- Directed by: Basu Chatterjee
- Screenplay by: Basu Chatterjee
- Produced by: Basu Chatterjee
- Starring: Sanjeev Kumar Farooq Shaikh Anita Raj
- Cinematography: Ajay Prabhakar
- Edited by: Kamal Saigal
- Music by: Manas Mukherjee
- Release date: 6 July 1984 (India);
- Country: India
- Language: Hindi

= Lakhon Ki Baat =

Lakhon Ki Baat is a 1984 Indian Bollywood film produced and directed by Basu Chatterjee. It stars Sanjeev Kumar, Farooq Shaikh and Anita Raj in pivotal roles. The movie has the Same plot as in The Fortune Cookie (1966).

==Cast==
- Sanjeev Kumar as Advocate Prem Sagar
- Farooq Shaikh as Alok Prakash
- Anita Raj as Shobha Prakash
- Utpal Dutt as Maganbhai
- Pinchoo Kapoor as Rongta Seth
- Dinesh Hingoo as Advocate Desai
- Anjali Sen as Neela Kaul

==Soundtrack==
The music of the film was composed by Manas Mukherjee, while lyrics were penned by Yogesh.
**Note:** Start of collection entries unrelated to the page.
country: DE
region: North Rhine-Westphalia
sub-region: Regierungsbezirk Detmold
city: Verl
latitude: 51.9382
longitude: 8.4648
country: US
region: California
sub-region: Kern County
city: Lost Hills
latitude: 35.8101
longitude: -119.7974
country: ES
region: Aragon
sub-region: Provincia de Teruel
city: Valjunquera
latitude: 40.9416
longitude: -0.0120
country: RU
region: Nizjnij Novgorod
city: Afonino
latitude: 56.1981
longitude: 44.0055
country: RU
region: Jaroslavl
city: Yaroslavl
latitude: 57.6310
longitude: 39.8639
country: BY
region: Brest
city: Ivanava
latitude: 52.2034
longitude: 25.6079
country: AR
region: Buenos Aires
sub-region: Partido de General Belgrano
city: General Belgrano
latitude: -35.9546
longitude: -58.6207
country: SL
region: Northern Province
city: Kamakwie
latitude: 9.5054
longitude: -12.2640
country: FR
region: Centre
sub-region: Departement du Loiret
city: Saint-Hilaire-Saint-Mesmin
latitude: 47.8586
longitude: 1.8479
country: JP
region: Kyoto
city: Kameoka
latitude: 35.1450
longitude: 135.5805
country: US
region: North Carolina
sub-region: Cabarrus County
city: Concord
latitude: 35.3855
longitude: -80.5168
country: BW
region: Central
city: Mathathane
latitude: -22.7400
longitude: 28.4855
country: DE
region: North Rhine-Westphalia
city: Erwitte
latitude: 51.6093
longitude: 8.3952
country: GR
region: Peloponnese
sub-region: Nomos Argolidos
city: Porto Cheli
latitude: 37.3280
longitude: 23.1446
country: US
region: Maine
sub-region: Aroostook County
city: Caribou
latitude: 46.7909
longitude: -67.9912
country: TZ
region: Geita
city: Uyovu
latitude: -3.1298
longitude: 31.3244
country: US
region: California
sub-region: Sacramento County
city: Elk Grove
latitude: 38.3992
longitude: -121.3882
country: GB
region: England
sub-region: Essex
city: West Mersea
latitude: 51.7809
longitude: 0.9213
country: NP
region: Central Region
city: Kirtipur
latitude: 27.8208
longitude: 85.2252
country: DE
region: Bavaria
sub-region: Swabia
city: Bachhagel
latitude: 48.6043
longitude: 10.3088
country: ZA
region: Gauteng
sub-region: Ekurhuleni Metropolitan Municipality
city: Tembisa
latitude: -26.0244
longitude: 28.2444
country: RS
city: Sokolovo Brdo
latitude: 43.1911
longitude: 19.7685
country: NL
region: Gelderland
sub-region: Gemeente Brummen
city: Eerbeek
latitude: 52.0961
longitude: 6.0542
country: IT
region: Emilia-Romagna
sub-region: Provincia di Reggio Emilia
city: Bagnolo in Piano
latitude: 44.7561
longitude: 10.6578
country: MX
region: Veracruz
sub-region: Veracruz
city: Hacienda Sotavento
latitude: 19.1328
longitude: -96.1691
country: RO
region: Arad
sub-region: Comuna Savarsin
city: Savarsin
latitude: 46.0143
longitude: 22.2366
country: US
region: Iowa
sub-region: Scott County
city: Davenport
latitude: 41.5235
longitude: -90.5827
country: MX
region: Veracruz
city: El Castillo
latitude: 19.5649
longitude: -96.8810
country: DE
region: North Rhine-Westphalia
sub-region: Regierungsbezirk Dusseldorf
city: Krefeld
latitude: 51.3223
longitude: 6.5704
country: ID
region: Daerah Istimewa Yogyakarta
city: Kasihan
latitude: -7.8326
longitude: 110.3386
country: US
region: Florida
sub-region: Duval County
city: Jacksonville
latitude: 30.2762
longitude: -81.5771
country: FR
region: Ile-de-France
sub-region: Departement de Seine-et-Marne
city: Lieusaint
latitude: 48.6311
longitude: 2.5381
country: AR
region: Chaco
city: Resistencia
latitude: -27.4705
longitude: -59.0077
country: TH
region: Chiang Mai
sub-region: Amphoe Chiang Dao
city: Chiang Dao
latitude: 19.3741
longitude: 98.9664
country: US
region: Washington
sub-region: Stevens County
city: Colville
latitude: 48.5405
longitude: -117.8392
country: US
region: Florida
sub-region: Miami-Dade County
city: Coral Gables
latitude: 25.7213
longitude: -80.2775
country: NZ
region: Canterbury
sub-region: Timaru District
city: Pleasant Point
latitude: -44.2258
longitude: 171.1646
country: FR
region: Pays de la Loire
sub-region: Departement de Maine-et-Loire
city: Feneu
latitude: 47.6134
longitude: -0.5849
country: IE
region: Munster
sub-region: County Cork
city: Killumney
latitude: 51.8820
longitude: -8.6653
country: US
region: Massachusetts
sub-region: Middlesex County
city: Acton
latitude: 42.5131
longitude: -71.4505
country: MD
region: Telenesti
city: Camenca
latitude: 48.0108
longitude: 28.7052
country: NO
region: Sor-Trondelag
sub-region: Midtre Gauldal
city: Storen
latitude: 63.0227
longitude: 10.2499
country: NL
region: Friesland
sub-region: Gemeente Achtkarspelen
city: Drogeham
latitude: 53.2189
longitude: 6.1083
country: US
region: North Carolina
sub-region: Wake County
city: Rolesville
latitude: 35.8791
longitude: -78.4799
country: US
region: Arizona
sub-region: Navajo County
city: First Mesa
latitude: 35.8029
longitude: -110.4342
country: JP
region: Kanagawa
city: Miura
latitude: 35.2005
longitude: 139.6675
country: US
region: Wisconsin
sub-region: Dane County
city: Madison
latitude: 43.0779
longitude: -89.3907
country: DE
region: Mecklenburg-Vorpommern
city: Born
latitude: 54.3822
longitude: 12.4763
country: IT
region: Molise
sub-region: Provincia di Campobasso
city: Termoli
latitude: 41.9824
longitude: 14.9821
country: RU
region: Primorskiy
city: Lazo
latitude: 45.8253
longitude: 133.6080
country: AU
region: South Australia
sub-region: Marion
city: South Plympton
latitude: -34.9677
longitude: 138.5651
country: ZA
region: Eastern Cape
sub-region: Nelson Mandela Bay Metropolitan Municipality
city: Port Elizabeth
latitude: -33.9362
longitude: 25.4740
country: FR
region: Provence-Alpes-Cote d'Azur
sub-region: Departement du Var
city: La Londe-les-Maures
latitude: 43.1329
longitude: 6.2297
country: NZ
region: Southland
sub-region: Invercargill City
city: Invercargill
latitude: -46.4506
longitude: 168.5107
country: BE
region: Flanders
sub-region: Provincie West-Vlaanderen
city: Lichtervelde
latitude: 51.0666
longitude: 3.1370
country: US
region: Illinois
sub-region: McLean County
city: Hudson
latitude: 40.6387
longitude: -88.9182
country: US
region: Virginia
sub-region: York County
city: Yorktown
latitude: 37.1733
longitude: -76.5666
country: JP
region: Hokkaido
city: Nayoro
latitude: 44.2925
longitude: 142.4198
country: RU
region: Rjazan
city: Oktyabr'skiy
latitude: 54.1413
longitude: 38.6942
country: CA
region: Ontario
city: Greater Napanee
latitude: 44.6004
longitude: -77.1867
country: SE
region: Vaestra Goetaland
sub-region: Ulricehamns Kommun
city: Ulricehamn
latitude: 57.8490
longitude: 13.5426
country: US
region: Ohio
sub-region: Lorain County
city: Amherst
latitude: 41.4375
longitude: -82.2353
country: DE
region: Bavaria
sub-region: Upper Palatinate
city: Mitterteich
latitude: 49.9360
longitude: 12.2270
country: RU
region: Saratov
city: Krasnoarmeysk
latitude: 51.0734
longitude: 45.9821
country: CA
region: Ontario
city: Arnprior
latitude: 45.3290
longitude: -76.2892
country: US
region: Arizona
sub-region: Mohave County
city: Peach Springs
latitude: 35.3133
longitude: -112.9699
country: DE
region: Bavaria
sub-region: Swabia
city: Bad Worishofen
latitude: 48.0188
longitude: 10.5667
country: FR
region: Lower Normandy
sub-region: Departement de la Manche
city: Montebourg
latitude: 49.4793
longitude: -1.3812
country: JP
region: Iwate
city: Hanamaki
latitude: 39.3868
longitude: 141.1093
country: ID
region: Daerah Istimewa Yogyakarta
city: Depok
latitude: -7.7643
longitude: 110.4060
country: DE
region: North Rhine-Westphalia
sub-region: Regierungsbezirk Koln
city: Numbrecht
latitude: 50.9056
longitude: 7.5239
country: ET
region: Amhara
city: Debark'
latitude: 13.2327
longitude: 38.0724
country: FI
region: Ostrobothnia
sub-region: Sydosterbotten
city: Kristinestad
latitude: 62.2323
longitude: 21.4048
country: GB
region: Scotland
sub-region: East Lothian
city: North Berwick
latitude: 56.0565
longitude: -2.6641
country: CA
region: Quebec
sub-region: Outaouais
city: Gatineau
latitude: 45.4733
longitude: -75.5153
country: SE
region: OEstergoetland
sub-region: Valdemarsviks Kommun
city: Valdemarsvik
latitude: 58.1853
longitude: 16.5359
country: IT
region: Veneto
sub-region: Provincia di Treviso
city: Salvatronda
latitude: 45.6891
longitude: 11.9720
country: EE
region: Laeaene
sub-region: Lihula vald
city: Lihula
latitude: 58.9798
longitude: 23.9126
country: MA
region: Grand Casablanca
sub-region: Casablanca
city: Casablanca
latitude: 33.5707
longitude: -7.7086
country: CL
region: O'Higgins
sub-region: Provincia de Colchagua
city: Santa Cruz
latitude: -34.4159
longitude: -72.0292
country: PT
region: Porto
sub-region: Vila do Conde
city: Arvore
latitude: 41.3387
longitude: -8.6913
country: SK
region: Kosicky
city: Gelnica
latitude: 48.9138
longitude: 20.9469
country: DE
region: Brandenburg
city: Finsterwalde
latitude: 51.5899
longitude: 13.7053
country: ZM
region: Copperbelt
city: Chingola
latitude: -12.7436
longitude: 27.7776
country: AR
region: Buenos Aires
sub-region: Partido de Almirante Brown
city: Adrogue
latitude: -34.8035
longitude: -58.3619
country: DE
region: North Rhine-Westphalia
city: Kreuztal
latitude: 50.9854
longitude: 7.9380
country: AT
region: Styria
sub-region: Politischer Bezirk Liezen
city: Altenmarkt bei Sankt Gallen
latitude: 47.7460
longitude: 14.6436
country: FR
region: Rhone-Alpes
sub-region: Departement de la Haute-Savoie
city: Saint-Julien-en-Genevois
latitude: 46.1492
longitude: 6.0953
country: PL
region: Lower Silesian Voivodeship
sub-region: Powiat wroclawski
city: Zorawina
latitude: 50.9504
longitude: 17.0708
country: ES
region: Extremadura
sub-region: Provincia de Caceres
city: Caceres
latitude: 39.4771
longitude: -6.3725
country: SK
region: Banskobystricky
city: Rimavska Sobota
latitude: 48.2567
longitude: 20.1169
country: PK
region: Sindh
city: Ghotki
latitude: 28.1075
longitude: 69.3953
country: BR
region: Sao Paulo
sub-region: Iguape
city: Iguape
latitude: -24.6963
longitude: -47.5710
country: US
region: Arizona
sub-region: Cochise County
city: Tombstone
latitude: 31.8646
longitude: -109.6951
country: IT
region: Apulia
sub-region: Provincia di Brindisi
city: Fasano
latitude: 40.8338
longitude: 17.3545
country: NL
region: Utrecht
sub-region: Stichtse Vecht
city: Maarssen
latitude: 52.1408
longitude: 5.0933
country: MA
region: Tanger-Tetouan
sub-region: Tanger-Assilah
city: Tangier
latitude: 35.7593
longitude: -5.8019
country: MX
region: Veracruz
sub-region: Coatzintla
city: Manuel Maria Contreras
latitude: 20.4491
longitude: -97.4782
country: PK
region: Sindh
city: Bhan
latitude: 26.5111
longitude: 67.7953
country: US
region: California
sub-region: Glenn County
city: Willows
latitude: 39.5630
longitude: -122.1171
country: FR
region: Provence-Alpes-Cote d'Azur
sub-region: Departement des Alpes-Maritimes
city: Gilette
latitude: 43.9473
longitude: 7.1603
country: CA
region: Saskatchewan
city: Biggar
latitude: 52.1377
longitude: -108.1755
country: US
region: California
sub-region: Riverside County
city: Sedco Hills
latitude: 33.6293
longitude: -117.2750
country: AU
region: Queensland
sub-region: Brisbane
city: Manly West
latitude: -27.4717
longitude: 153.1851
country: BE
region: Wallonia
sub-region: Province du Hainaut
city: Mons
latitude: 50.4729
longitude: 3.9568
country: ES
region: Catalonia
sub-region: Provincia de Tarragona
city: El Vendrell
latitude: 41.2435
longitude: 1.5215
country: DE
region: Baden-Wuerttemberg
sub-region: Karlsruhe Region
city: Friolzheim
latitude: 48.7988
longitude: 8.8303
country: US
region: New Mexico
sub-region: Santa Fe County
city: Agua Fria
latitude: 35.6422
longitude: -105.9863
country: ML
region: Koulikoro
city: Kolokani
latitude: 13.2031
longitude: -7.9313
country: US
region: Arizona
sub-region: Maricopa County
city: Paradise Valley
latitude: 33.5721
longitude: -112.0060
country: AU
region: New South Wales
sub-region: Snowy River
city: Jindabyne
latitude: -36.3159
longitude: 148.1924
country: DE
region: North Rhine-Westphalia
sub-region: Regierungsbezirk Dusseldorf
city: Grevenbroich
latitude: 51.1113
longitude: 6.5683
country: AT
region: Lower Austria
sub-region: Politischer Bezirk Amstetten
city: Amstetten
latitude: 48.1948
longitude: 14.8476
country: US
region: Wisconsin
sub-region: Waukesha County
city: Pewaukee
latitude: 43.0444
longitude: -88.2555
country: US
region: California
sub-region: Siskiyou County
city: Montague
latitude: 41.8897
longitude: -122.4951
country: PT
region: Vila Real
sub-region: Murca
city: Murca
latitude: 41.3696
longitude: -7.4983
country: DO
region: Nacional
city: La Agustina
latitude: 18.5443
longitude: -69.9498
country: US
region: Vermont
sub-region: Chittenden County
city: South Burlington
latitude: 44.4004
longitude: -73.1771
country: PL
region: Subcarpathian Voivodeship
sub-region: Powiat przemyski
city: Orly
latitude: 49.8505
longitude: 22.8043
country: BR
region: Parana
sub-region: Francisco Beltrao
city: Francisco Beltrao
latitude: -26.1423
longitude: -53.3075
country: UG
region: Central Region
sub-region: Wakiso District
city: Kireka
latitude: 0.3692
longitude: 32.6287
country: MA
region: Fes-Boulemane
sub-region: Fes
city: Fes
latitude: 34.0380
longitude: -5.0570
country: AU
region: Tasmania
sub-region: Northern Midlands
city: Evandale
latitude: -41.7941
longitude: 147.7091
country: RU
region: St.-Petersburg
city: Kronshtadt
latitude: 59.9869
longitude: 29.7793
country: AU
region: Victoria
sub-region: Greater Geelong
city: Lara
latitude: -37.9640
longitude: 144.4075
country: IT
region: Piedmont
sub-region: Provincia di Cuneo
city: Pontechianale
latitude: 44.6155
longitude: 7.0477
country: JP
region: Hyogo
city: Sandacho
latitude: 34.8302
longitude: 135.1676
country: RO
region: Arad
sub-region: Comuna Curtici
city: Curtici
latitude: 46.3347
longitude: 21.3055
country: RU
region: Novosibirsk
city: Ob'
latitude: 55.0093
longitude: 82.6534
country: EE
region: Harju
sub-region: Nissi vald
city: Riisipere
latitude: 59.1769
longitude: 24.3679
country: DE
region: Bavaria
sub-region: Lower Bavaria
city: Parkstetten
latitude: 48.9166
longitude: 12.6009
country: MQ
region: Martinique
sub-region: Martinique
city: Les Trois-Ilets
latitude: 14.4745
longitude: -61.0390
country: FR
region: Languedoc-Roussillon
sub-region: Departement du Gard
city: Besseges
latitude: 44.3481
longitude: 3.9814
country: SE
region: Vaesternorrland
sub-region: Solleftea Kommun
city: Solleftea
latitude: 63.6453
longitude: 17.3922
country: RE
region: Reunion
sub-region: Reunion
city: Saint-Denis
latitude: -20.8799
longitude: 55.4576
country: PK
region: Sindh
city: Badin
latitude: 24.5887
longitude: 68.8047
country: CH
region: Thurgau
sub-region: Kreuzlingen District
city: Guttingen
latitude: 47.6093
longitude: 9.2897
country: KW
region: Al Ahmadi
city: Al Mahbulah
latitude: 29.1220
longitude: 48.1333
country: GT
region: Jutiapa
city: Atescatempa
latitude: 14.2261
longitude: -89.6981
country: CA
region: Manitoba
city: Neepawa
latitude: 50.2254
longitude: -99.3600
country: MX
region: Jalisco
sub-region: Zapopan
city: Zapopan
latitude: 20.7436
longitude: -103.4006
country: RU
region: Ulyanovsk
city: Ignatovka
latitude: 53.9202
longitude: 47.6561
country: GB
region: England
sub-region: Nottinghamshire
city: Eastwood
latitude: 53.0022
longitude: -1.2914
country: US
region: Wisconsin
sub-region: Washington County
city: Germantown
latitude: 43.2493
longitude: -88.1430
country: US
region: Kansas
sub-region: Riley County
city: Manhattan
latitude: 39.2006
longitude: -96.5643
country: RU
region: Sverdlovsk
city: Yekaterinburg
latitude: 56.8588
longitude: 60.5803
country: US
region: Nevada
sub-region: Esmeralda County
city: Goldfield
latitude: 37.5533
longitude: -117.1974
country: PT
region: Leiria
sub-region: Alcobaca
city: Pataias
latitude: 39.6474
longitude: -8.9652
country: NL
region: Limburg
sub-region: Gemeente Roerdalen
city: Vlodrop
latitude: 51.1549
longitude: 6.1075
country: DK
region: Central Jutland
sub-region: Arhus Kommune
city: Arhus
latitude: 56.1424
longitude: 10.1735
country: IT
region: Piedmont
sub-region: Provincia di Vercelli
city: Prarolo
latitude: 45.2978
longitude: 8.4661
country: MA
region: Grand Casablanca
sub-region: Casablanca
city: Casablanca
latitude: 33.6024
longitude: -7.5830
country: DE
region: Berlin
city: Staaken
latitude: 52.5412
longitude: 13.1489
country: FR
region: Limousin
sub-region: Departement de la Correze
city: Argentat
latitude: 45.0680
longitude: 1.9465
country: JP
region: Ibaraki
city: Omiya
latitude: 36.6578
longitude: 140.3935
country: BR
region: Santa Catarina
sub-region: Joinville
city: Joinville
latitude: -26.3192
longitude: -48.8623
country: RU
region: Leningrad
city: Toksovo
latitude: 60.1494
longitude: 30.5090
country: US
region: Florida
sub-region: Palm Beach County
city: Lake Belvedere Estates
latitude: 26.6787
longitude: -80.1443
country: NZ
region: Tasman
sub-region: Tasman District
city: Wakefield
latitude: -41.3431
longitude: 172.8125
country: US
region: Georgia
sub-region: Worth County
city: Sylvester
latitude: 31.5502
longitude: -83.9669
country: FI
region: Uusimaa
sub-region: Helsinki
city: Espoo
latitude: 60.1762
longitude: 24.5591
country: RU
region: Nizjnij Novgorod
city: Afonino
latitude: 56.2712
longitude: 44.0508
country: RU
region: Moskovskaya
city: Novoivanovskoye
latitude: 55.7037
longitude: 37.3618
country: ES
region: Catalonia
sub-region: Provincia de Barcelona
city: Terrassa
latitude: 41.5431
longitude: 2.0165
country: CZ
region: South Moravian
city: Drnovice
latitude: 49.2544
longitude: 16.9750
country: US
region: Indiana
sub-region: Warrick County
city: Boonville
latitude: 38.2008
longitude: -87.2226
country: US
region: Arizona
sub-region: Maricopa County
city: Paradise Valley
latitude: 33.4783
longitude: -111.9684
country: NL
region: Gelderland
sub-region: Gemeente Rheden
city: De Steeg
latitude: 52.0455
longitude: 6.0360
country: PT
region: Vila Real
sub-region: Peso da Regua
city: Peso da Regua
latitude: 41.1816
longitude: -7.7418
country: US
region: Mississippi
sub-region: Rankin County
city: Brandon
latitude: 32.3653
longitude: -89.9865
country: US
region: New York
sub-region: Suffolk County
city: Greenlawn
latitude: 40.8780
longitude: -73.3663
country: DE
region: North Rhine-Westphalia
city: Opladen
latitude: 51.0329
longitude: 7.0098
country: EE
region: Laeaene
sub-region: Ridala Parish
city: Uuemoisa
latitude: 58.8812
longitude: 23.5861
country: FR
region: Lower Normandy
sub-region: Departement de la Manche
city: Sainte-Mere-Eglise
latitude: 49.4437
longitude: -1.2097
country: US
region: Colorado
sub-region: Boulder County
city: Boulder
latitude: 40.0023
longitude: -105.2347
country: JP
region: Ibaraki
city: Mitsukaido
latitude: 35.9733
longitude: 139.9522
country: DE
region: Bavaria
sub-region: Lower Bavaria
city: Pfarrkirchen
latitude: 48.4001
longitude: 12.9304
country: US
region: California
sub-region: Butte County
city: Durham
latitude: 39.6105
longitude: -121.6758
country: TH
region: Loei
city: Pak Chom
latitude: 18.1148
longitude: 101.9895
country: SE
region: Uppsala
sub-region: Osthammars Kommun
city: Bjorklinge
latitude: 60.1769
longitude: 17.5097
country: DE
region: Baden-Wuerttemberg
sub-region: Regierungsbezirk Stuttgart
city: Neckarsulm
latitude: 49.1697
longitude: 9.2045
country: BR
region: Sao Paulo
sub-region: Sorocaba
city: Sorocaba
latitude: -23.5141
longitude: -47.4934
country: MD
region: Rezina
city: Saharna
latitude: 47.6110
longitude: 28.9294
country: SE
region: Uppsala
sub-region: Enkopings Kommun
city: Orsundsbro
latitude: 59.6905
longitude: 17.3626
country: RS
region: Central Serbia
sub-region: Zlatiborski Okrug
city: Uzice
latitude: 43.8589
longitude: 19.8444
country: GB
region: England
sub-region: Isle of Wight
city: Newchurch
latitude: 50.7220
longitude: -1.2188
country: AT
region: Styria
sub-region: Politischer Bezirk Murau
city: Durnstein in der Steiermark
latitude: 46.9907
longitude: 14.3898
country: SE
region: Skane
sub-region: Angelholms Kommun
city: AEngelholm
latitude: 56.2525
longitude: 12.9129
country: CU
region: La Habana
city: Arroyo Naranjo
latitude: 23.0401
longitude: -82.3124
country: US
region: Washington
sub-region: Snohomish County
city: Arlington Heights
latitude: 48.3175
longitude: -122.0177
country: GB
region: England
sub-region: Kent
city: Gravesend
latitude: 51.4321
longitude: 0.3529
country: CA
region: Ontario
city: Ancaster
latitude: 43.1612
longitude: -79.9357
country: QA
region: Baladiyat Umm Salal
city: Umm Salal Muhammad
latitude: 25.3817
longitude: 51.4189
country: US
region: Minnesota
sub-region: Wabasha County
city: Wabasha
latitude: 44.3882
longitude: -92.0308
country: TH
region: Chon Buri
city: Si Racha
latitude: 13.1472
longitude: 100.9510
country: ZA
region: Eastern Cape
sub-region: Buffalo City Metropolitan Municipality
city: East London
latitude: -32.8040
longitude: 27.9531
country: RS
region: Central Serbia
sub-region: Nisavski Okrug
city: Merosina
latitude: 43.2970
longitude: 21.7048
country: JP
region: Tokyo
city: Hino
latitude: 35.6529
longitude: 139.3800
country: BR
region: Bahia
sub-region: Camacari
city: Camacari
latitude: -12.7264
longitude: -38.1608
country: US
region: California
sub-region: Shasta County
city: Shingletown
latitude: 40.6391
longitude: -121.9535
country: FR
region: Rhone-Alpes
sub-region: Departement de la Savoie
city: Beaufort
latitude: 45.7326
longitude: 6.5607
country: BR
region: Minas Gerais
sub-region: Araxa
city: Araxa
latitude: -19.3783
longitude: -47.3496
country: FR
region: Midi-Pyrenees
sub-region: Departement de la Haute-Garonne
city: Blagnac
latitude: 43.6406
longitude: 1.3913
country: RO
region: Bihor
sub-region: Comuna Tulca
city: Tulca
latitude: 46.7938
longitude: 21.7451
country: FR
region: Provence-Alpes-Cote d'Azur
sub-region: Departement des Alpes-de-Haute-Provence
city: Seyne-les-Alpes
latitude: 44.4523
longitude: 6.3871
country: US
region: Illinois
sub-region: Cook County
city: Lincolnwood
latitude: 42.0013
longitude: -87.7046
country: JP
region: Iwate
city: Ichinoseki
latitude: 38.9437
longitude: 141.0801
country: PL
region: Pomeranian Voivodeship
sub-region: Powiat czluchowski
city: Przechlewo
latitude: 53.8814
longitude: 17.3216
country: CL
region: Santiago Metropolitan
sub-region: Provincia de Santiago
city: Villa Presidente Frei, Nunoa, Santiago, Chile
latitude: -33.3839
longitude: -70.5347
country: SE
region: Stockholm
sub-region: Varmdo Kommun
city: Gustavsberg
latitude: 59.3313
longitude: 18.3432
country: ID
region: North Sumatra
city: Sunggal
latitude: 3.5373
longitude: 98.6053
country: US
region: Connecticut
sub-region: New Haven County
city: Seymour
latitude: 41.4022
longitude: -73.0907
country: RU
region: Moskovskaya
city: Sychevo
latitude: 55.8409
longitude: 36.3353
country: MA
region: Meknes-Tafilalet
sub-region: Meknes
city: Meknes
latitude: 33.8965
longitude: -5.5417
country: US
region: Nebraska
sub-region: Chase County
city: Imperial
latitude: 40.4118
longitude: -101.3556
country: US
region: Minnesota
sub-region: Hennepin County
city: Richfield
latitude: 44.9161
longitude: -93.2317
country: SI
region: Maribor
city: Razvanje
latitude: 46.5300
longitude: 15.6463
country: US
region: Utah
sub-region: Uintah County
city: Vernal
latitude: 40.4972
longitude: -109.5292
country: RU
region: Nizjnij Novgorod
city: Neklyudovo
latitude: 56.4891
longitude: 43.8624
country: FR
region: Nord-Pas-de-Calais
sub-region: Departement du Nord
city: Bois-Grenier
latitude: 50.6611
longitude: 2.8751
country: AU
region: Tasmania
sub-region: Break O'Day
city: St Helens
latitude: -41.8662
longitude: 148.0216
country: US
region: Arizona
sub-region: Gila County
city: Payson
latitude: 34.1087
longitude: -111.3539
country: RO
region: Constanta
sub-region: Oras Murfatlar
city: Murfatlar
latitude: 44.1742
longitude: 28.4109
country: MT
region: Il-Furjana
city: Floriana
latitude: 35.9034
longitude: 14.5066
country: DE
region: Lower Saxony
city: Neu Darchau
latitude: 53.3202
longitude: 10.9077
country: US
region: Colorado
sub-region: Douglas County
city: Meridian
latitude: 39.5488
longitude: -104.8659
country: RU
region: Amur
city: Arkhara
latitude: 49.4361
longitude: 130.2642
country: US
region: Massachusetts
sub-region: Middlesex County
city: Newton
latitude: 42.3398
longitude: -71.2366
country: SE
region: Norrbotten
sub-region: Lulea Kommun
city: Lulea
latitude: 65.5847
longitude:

1. "Ek Tum Ho Jaise" - Anuradha Paudwal
2. "Jeevan Ki Rahon Me" - Alka Yagnik
3. "Jeevan Ki Rahon Me (Duet)" - Shabbir Kumar, Chandrani Mukherjee
4. "Reshmi Gul Zara Kijiye" - Anuradha Paudwal
5. "Lakhon Ki Hai Baat" - Alka Yagnik, Shakti Thakur

==Plot==
Sports photographer Alok Prakash (Farooq Shaikh) is shooting a female field hockey game when he's hit with a stray ball. Prakash is hospitalized but only suffers from minor injuries, though his enterprising brother-in-law, Prem Sagar (Sanjeev Kumar), sees an opportunity to make some easy money. Sagar, a lawyer, asks Prakash to exaggerate his injury so he can file a lawsuit and they can live off the settlement. Soon, the whole family is involved, and Prakash and Sagar find the ruse hard to keep up.